# Anyone here switch from Canon to Sony A7r for landscape?



## Oneand0 (Dec 11, 2014)

My main focus is landscape photography. I sell my photos once in a while and this is just a hobby for me. I also like to shoot action and video, but now strictly use my 7D II for that. If I purchased a Sony A7r, it would only replace my Canon 6D.

Eventually I would switch over to all Sony E lenses to bring into the field. The ease of packing a smaller backpack on long hikes, with a camera and lenses that are twice as light, if not more, is what I am after. I know about the larger MP and DR that comes with it and I will take it, but it's not the game changer here. I am extremely pleased with Canon 6D colors and quality. My largest print requested has been 30x40, so more MP really isn't needed for the most part. It's all about the comfort I would get and sparing my back as I get older. I'm so pleased with the 6D that I am scared to switch over and try the Sony.

» **COLLECTED MATERIAL**:
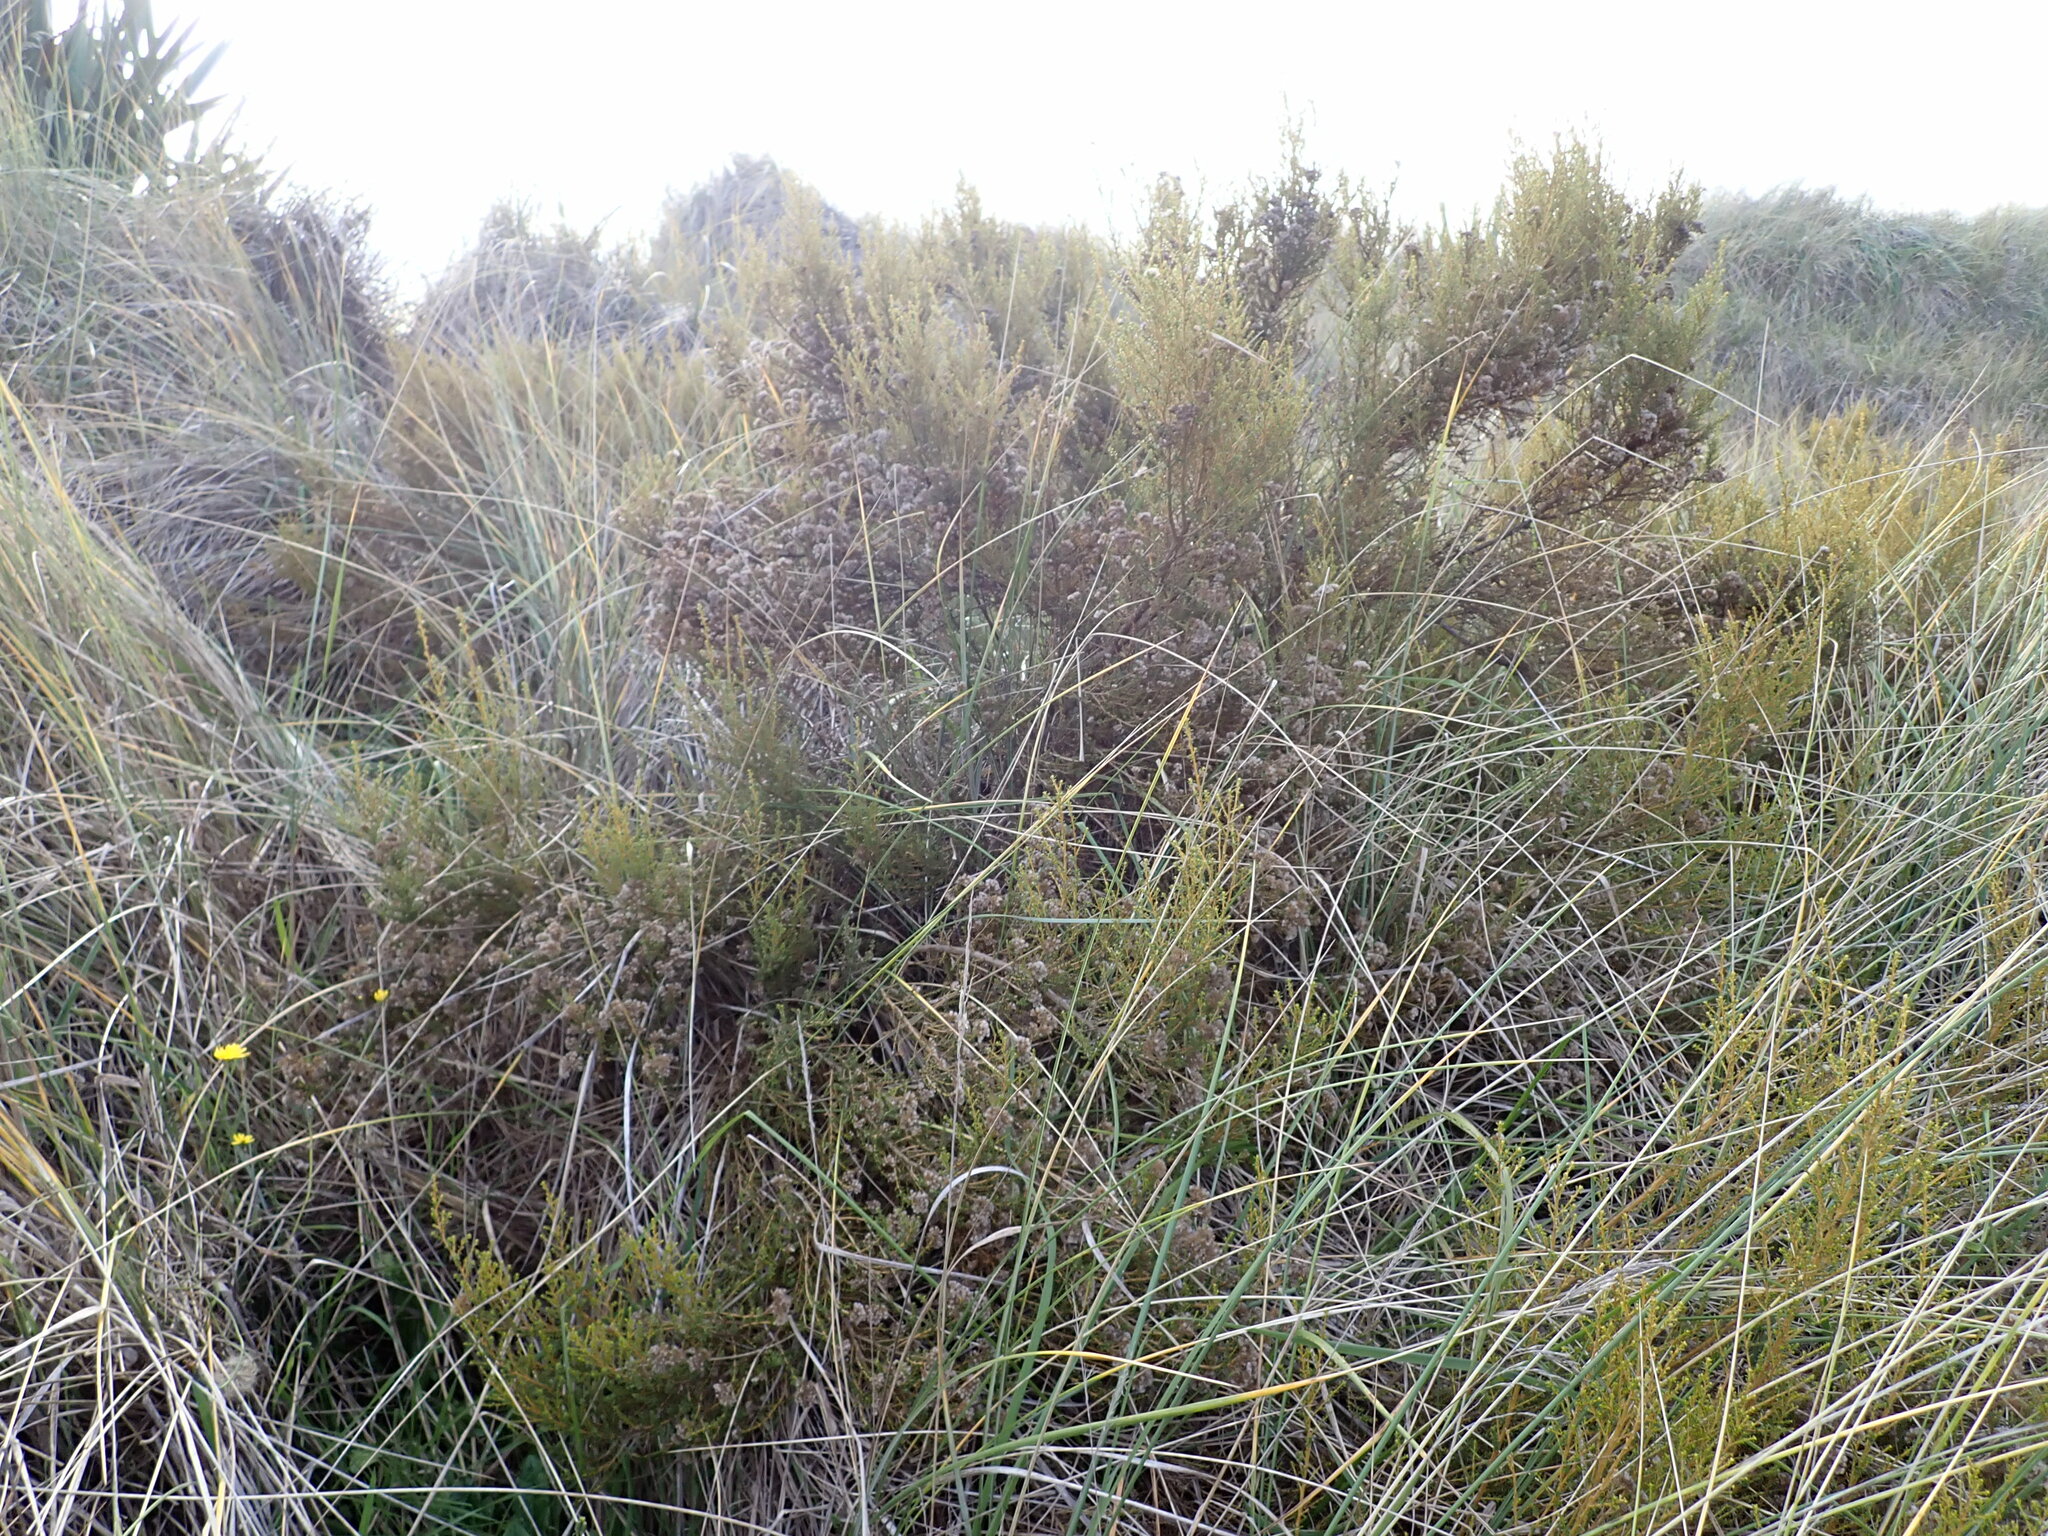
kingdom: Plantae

» **TASK DESCRIPTION**: Please reproduce the camera forum thread word for word, starting with "My main focus" and going on through "try the Sony.".

» **TASK RESPONSE**:
My main focus is landscape photography. I sell my photos once in a while and this is just a hobby for me. I also like to shoot action and video, but now strictly use my 7D II for that. If I purchased a Sony A7r, it would only replace my Canon 6D.

Eventually I would switch over to all Sony E lenses to bring into the field. The ease of packing a smaller backpack on long hikes, with a camera and lenses that are twice as light, if not more, is what I am after. I know about the larger MP and DR that comes with it and I will take it, but it's not the game changer here. I am extremely pleased with Canon 6D colors and quality. My largest print requested has been 30x40, so more MP really isn't needed for the most part. It's all about the comfort I would get and sparing my back as I get older. I'm so pleased with the 6D that I am scared to switch over and try the Sony.